What you will do |
Output the data below in full, character for character.

Data supplied |

◆ ◆ ◆ ◆ ◆ ◆ ◆

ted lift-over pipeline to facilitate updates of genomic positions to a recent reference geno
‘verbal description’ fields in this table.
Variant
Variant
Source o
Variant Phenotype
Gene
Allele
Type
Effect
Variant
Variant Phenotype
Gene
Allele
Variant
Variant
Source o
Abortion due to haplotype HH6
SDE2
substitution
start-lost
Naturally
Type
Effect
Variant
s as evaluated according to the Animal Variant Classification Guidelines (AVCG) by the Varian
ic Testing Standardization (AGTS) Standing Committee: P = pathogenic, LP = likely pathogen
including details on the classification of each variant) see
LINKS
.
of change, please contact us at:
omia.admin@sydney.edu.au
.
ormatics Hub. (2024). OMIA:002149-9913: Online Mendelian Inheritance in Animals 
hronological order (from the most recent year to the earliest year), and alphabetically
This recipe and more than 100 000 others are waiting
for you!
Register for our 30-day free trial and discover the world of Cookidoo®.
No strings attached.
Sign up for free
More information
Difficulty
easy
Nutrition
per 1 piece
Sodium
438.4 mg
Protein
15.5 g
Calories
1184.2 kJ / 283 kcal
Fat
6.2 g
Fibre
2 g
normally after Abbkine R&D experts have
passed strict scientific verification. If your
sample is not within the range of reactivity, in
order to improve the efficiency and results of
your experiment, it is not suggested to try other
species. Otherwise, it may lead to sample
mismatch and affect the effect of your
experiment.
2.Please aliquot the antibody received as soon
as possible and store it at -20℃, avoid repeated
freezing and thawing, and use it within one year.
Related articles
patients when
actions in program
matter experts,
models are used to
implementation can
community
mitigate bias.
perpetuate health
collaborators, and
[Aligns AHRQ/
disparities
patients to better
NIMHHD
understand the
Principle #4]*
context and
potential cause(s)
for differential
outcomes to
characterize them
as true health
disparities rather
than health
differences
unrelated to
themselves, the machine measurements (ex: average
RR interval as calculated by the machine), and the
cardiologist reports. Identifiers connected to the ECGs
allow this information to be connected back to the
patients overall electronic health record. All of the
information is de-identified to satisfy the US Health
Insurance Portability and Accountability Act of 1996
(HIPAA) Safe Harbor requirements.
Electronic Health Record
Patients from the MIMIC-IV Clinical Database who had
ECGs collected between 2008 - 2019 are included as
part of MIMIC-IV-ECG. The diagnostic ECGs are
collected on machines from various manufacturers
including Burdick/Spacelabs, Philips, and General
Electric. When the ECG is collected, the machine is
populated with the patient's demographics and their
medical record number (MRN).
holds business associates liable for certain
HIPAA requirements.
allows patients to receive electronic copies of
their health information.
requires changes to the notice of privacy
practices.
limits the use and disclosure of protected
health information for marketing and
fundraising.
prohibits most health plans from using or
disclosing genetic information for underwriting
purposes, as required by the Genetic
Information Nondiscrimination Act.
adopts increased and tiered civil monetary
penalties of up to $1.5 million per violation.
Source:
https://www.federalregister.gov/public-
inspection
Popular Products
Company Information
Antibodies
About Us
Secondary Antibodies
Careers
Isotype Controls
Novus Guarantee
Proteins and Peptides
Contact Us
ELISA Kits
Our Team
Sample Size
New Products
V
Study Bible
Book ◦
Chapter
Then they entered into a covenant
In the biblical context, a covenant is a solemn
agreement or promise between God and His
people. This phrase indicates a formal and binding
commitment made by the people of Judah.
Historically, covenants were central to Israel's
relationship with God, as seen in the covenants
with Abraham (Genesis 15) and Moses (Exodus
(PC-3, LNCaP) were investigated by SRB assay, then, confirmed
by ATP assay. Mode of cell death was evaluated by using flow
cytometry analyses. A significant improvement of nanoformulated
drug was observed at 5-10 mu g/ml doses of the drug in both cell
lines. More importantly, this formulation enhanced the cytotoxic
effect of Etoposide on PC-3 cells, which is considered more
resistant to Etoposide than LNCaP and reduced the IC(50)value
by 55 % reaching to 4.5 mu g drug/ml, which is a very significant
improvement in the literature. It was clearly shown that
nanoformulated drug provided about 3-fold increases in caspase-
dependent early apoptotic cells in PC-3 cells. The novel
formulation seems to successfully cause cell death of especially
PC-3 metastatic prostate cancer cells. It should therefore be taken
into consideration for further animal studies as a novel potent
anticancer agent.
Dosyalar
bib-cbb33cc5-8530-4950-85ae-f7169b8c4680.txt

◆ ◆ ◆ ◆ ◆ ◆ ◆

Written response |
ted lift-over pipeline to facilitate updates of genomic positions to a recent reference geno
‘verbal description’ fields in this table.
Variant
Variant
Source o
Variant Phenotype
Gene
Allele
Type
Effect
Variant
Variant Phenotype
Gene
Allele
Variant
Variant
Source o
Abortion due to haplotype HH6
SDE2
substitution
start-lost
Naturally
Type
Effect
Variant
s as evaluated according to the Animal Variant Classification Guidelines (AVCG) by the Varian
ic Testing Standardization (AGTS) Standing Committee: P = pathogenic, LP = likely pathogen
including details on the classification of each variant) see
LINKS
.
of change, please contact us at:
omia.admin@sydney.edu.au
.
ormatics Hub. (2024). OMIA:002149-9913: Online Mendelian Inheritance in Animals 
hronological order (from the most recent year to the earliest year), and alphabetically
This recipe and more than 100 000 others are waiting
for you!
Register for our 30-day free trial and discover the world of Cookidoo®.
No strings attached.
Sign up for free
More information
Difficulty
easy
Nutrition
per 1 piece
Sodium
438.4 mg
Protein
15.5 g
Calories
1184.2 kJ / 283 kcal
Fat
6.2 g
Fibre
2 g
normally after Abbkine R&D experts have
passed strict scientific verification. If your
sample is not within the range of reactivity, in
order to improve the efficiency and results of
your experiment, it is not suggested to try other
species. Otherwise, it may lead to sample
mismatch and affect the effect of your
experiment.
2.Please aliquot the antibody received as soon
as possible and store it at -20℃, avoid repeated
freezing and thawing, and use it within one year.
Related articles
patients when
actions in program
matter experts,
models are used to
implementation can
community
mitigate bias.
perpetuate health
collaborators, and
[Aligns AHRQ/
disparities
patients to better
NIMHHD
understand the
Principle #4]*
context and
potential cause(s)
for differential
outcomes to
characterize them
as true health
disparities rather
than health
differences
unrelated to
themselves, the machine measurements (ex: average
RR interval as calculated by the machine), and the
cardiologist reports. Identifiers connected to the ECGs
allow this information to be connected back to the
patients overall electronic health record. All of the
information is de-identified to satisfy the US Health
Insurance Portability and Accountability Act of 1996
(HIPAA) Safe Harbor requirements.
Electronic Health Record
Patients from the MIMIC-IV Clinical Database who had
ECGs collected between 2008 - 2019 are included as
part of MIMIC-IV-ECG. The diagnostic ECGs are
collected on machines from various manufacturers
including Burdick/Spacelabs, Philips, and General
Electric. When the ECG is collected, the machine is
populated with the patient's demographics and their
medical record number (MRN).
holds business associates liable for certain
HIPAA requirements.
allows patients to receive electronic copies of
their health information.
requires changes to the notice of privacy
practices.
limits the use and disclosure of protected
health information for marketing and
fundraising.
prohibits most health plans from using or
disclosing genetic information for underwriting
purposes, as required by the Genetic
Information Nondiscrimination Act.
adopts increased and tiered civil monetary
penalties of up to $1.5 million per violation.
Source:
https://www.federalregister.gov/public-
inspection
Popular Products
Company Information
Antibodies
About Us
Secondary Antibodies
Careers
Isotype Controls
Novus Guarantee
Proteins and Peptides
Contact Us
ELISA Kits
Our Team
Sample Size
New Products
V
Study Bible
Book ◦
Chapter
Then they entered into a covenant
In the biblical context, a covenant is a solemn
agreement or promise between God and His
people. This phrase indicates a formal and binding
commitment made by the people of Judah.
Historically, covenants were central to Israel's
relationship with God, as seen in the covenants
with Abraham (Genesis 15) and Moses (Exodus
(PC-3, LNCaP) were investigated by SRB assay, then, confirmed
by ATP assay. Mode of cell death was evaluated by using flow
cytometry analyses. A significant improvement of nanoformulated
drug was observed at 5-10 mu g/ml doses of the drug in both cell
lines. More importantly, this formulation enhanced the cytotoxic
effect of Etoposide on PC-3 cells, which is considered more
resistant to Etoposide than LNCaP and reduced the IC(50)value
by 55 % reaching to 4.5 mu g drug/ml, which is a very significant
improvement in the literature. It was clearly shown that
nanoformulated drug provided about 3-fold increases in caspase-
dependent early apoptotic cells in PC-3 cells. The novel
formulation seems to successfully cause cell death of especially
PC-3 metastatic prostate cancer cells. It should therefore be taken
into consideration for further animal studies as a novel potent
anticancer agent.
Dosyalar
bib-cbb33cc5-8530-4950-85ae-f7169b8c4680.txt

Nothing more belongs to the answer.